Mais on jouit alors pleinement de maints détails de la partition, dans des ensembles inspirés, des touches subtiles, une inventivité constante et des formules inhabituelles, en particulier dans des cadences qui ne sacrifient pas aux mauvaises habitudes du temps (et à ses répétitives cadences napolitaines, dont Rossini et Bellini ont abusé), en dépit de débordements parfois excessifs. Bien que la trace de Gluck se fasse parfois subrepticement sentir, on saisit l’influence que Spontini, et Olympie en particulier, ont pu avoir sur les compositeurs qui suivront, dont Berlioz et Wagner au premier chef. Une grande et belle œuvre, qui n’attendait que le réveil de ses charmes endormis.
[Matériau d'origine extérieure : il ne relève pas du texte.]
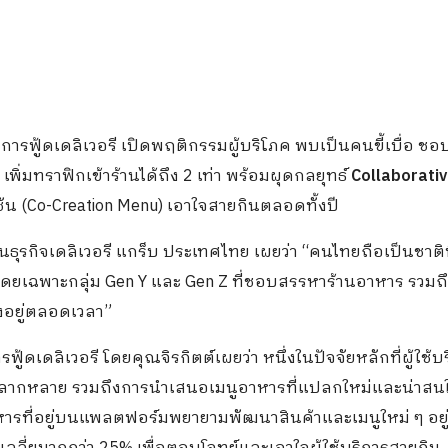
ริการฟู้ดเดลิเวอรี เปิดพฤติกรรมผู้บริโภค พบเป็นคนขี้เบื่อ ช
เพิ่มทราฟิกเข้าร้านได้ถึง 2 เท่า พร้อมผุดกลยุทธ์
Collaborati
ัน (Co-Creation Menu) เอาใจสายกินตลอดทั้งปี
นธุรกิจเดลิเวอรี แกร็บ ประเทศไทย เผยว่า “คนไทยถือเป็นชาติท
 โดยเฉพาะกลุ่ม Gen Y และ Gen Z ที่ชอบสรรหาร้านอาหาร รวมถึ
องอยู่ตลอดเวลา”
เดลิเวอรี โดยคุณจิรกิตต์เผยว่า หนึ่งในปัจจัยหลักที่ผู้ใช้บ
่หลากหลาย รวมถึงการนำเสนอเมนูอาหารที่แปลกใหม่และน่าสน
หารที่อยู่บนแพลตฟอร์มพยายามพัฒนาสินค้าและเมนูใหม่ ๆ อยู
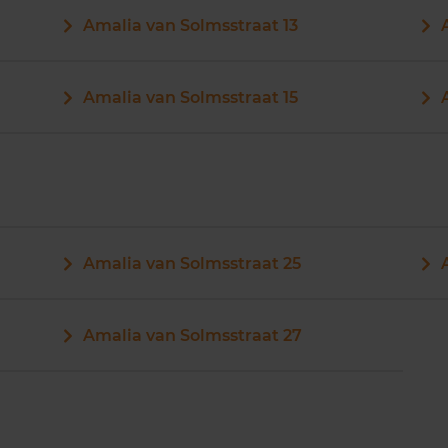
Amalia van Solmsstraat 13
Amalia van Solmsstraat 15
Amalia van Solmsstraat 25
Amalia van Solmsstraat 27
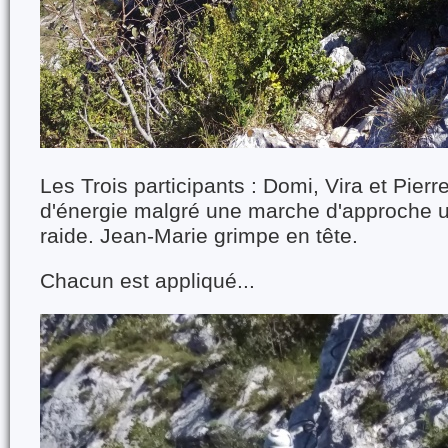
Les Trois participants : Domi, Vira et Pierr
d'énergie malgré une marche d'approche u
raide. Jean-Marie grimpe en tête.
Chacun est appliqué...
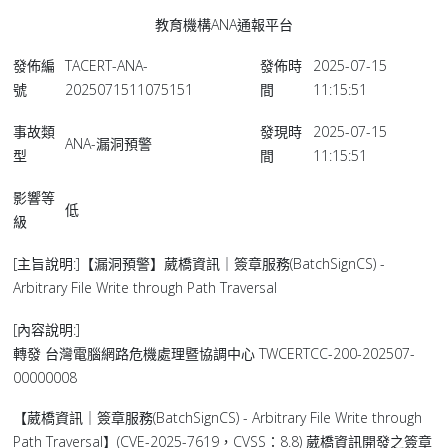
教育機構ANA通報平台
發佈編
TACERT-ANA-
發佈時
2025-07-15
號
2025071511075151
間
11:15:51
事故類
發現時
2025-07-15
ANA-漏洞預警
型
間
11:15:51
影響等
低
級
[主旨說明:]【漏洞預警】葳橋資訊｜簽章服務(BatchSignCS) -
Arbitrary File Write through Path Traversal
[內容說明:]
轉發 台灣電腦網路危機處理暨協調中心 TWCERTCC-200-202507-
00000008
【葳橋資訊｜簽章服務(BatchSignCS) - Arbitrary File Write through
Path Traversal】(CVE-2025-7619，CVSS：8.8) 葳橋資訊開發之簽章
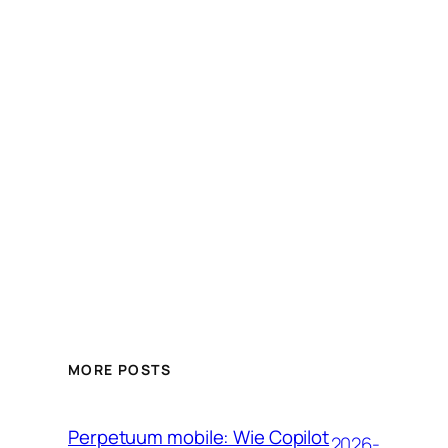
MORE POSTS
Perpetuum mobile: Wie Copilot
2026-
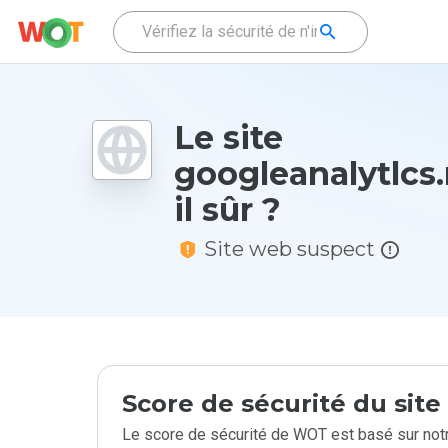
Le site
googleanalytlcs.
il sûr ?
Site web suspect
Score de sécurité du sit
Le score de sécurité de WOT est basé sur notr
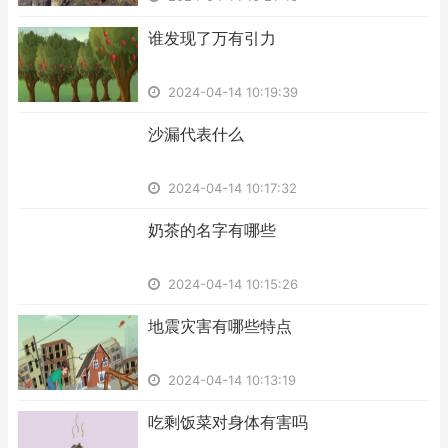
​谁发现了万有引力
2024-04-14 10:19:39
​沙漏代表什么
2024-04-14 10:17:32
​奶茶的名字有哪些
2024-04-14 10:15:26
​地震灾害有哪些特点
2024-04-14 10:13:19
​吃剩饭菜对身体有害吗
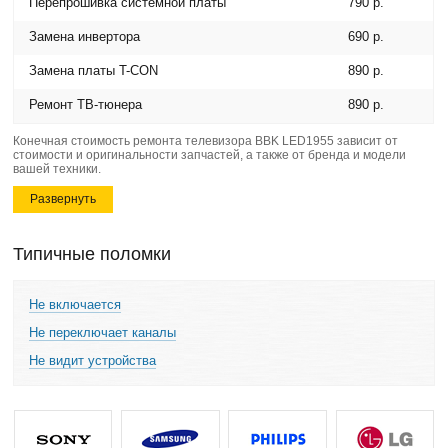
Перепрошивка системной платы
790 р.
Замена инвертора
690 р.
Замена платы T-CON
890 р.
Ремонт ТВ-тюнера
890 р.
Конечная стоимость ремонта телевизора BBK LED1955 зависит от
стоимости и оригинальности запчастей, а также от бренда и модели
вашей техники.
Развернуть
Типичные поломки
Не включается
Не переключает каналы
Не видит устройства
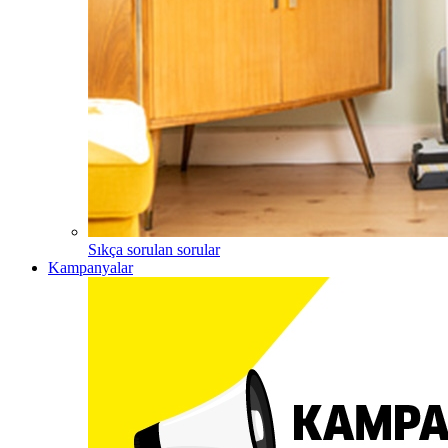
Sıkça sorulan sorular
Kampanyalar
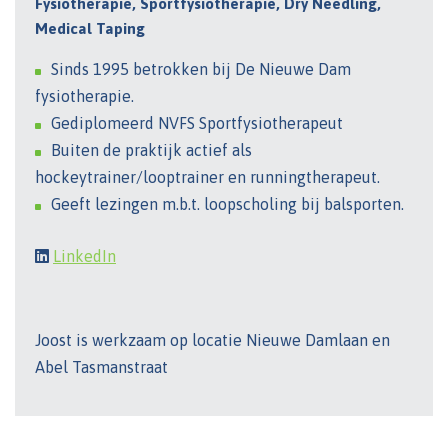
Fysiotherapie, Sportfysiotherapie, Dry Needling,
Medical Taping
Sinds 1995 betrokken bij De Nieuwe Dam
fysiotherapie.
Gediplomeerd NVFS Sportfysiotherapeut
Buiten de praktijk actief als
hockeytrainer/looptrainer en runningtherapeut.
Geeft lezingen m.b.t. loopscholing bij balsporten.
LinkedIn
Joost is werkzaam op locatie Nieuwe Damlaan en
Abel Tasmanstraat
Et une exhumation parfaitement menée et aboutie, et cette fois des plus justifiables, qui ne saurait mieux parler de la valeureuse mission du Palazzetto Bru Zane. (1)
 
Pierre-René Serna

logo signature article

 
(1) Un enregistrement est prévu dans la collection «Opéra français » du Palazzetto, qui vient tout juste de s’enrichir du Cinq-Mars de Gounod réalisée en janvier 2015 sous la direction d’Ulf Schirmer.  
 
Spontini : Olympie (version de concert) - Paris, Théâtre des Champs-Élysées, 3 juin 2016.